Brano fornito
Un buio che ci accompagnerà per tutta la durata del concerto e che sarà interrotto (raramente) da alte luci pulsanti che non andranno mai ad illuminare il trio.
Stabili in fondo al palco solo tre colonne a led orizzontali, necessarie per la proiezione dei visuals.
Tuttavia, agli occhi risaltano subito e solo le sagome dei tre – Alan Sparhawk (voce e chitarra elettrica), Mimi Parker (voce e batteria) e Steve Garrington (basso).
È chiaro, ai Low non importa stare sotto i riflettori in alcun modo.
D’altronde, in quello che in città viene considerato come il tempio della musica non possono davvero essere loro i protagonisti.
In primo piano, su tutto, il loro sound: così ricercato e variegato, è il frutto di continue metamorfosi che accompagnano il gruppo sin dagli esordi.

Ad interrompere il religioso silenzio dell’attesa è ‘Quorum‘, brano iniziale anche di quel “Double Negative” da molti considerato uno dei best album tra le uscite del 2018.
Ed è proprio questo disco il fulcro della serata il cui incedere è lento e cadenzato.
Tra atmosfere rarefatte, echi a doppie voci ed un basso a dir poco granitico, si alternano momenti di morbida pacatezza ad esercizi di stile.

Quello dei Low è un live nel quale trovano spazio ballad (‘Holy Ghost‘), brani che strizzano l’occhio all’indie folk (‘What Part Of Me‘) e all’elettronica (‘Fly‘) – pattern in realtà presente durante tutta l’esibizione.
Il momento più alto lo si raggiunge indubbiamente verso la fine, quando in ‘Do You Know How To Waltz‘ chitarra e basso restituiscono ai presenti un lungo, incantevole ed indimenticabile momento.
In bilico tra post rock e noise, Alan Sparhawk e Steve Garrington costruiscono e demoliscono, mattone dopo mattone, un muro intenso tanto quanto destabilizzante.
Il primo non esita nell’affondare i denti tra le corde della chitarra; il secondo, continuamente ricurvo sul proprio strumento, va alla ricerca della perfezione in un caos sonoro che apparentemente non ha capo né coda.

Poche parole, quel che basta per ringraziare i presenti «per tutto il calore percepito in così poco tempo»: a parlare con evidente emozione è solo lui, Alan Sparhawk.
Nonostante sia visibilmente stanco, sembra quasi non aver voglia di lasciare il palco – e noi, in fondo, abbiamo sperato che la serata davvero non avesse fine.

Le righe
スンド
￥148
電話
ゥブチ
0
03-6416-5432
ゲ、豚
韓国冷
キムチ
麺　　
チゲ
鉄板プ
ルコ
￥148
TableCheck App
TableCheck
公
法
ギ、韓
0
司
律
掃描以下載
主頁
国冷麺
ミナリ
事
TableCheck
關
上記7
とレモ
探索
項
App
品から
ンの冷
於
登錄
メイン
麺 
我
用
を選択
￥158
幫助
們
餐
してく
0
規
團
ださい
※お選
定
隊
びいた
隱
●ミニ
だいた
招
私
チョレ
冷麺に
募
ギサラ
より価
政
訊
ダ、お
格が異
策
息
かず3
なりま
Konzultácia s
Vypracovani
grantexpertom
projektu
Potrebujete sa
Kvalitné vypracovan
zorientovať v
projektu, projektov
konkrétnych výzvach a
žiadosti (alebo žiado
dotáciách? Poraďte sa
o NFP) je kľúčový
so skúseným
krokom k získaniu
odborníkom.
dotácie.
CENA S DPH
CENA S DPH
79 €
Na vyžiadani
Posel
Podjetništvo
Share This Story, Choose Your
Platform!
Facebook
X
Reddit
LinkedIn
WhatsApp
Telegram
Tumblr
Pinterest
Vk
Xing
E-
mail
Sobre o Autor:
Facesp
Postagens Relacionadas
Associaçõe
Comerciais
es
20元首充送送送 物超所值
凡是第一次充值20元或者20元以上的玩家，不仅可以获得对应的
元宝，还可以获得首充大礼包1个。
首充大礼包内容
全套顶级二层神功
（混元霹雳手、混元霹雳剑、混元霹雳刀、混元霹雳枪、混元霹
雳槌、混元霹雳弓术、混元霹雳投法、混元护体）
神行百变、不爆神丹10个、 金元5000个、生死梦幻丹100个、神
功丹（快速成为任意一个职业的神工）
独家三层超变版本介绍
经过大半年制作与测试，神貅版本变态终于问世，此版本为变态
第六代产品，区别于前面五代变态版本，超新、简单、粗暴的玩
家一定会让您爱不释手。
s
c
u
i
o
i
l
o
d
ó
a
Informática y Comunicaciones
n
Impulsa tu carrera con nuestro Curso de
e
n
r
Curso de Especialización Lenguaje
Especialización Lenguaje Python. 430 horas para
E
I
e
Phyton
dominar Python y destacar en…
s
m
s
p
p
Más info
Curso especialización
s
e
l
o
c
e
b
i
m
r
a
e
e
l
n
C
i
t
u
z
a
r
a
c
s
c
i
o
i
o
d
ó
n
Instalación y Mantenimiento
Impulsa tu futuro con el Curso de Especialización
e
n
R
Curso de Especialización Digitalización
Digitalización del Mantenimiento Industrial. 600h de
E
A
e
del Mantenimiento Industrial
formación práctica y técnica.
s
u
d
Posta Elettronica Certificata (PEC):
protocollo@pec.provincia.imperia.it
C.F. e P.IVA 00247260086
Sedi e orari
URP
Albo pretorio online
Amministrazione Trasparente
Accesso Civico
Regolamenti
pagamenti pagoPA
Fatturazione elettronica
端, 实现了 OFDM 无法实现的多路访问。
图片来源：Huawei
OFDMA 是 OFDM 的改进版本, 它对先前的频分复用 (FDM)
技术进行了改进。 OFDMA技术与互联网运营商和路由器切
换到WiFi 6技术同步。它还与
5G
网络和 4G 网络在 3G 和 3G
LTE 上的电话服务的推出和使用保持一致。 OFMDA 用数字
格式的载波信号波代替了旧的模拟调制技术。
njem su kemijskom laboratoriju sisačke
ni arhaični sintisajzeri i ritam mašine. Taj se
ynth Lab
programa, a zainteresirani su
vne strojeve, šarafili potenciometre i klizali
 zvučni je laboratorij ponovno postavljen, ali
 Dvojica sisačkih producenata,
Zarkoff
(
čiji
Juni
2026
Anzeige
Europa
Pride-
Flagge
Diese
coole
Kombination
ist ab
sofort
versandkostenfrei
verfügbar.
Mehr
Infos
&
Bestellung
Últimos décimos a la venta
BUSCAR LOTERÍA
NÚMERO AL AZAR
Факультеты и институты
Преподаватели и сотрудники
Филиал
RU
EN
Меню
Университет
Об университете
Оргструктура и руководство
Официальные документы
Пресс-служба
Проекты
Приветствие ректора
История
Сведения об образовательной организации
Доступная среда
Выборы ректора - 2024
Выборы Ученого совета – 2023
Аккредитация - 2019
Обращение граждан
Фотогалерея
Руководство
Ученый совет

Operazioni richieste
• A. Secondo il brano fornito, quale strumento suona Mimi Parker oltre a cantare?
• B. Riproduci fedelmente le righe partendo dalla prima e terminando con quella che contiene "Posta Elettronica Certificata", entrambe incluse.
Il brano e le righe non hanno alcun legame tra loro.

Esercizio svolto
• A. La batteria.

• B.
スンド
￥148
電話
ゥブチ
0
03-6416-5432
ゲ、豚
韓国冷
キムチ
麺　　
チゲ
鉄板プ
ルコ
￥148
TableCheck App
TableCheck
公
法
ギ、韓
0
司
律
掃描以下載
主頁
国冷麺
ミナリ
事
TableCheck
關
上記7
とレモ
探索
項
App
品から
ンの冷
於
登錄
メイン
麺 
我
用
を選択
￥158
幫助
們
餐
してく
0
規
團
ださい
※お選
定
隊
びいた
隱
●ミニ
だいた
招
私
チョレ
冷麺に
募
ギサラ
より価
政
訊
ダ、お
格が異
策
息
かず3
なりま
Konzultácia s
Vypracovani
grantexpertom
projektu
Potrebujete sa
Kvalitné vypracovan
zorientovať v
projektu, projektov
konkrétnych výzvach a
žiadosti (alebo žiado
dotáciách? Poraďte sa
o NFP) je kľúčový
so skúseným
krokom k získaniu
odborníkom.
dotácie.
CENA S DPH
CENA S DPH
79 €
Na vyžiadani
Posel
Podjetništvo
Share This Story, Choose Your
Platform!
Facebook
X
Reddit
LinkedIn
WhatsApp
Telegram
Tumblr
Pinterest
Vk
Xing
E-
mail
Sobre o Autor:
Facesp
Postagens Relacionadas
Associaçõe
Comerciais
es
20元首充送送送 物超所值
凡是第一次充值20元或者20元以上的玩家，不仅可以获得对应的
元宝，还可以获得首充大礼包1个。
首充大礼包内容
全套顶级二层神功
（混元霹雳手、混元霹雳剑、混元霹雳刀、混元霹雳枪、混元霹
雳槌、混元霹雳弓术、混元霹雳投法、混元护体）
神行百变、不爆神丹10个、 金元5000个、生死梦幻丹100个、神
功丹（快速成为任意一个职业的神工）
独家三层超变版本介绍
经过大半年制作与测试，神貅版本变态终于问世，此版本为变态
第六代产品，区别于前面五代变态版本，超新、简单、粗暴的玩
家一定会让您爱不释手。
s
c
u
i
o
i
l
o
d
ó
a
Informática y Comunicaciones
n
Impulsa tu carrera con nuestro Curso de
e
n
r
Curso de Especialización Lenguaje
Especialización Lenguaje Python. 430 horas para
E
I
e
Phyton
dominar Python y destacar en…
s
m
s
p
p
Más info
Curso especialización
s
e
l
o
c
e
b
i
m
r
a
e
e
l
n
C
i
t
u
z
a
r
a
c
s
c
i
o
i
o
d
ó
n
Instalación y Mantenimiento
Impulsa tu futuro con el Curso de Especialización
e
n
R
Curso de Especialización Digitalización
Digitalización del Mantenimiento Industrial. 600h de
E
A
e
del Mantenimiento Industrial
formación práctica y técnica.
s
u
d
Posta Elettronica Certificata (PEC):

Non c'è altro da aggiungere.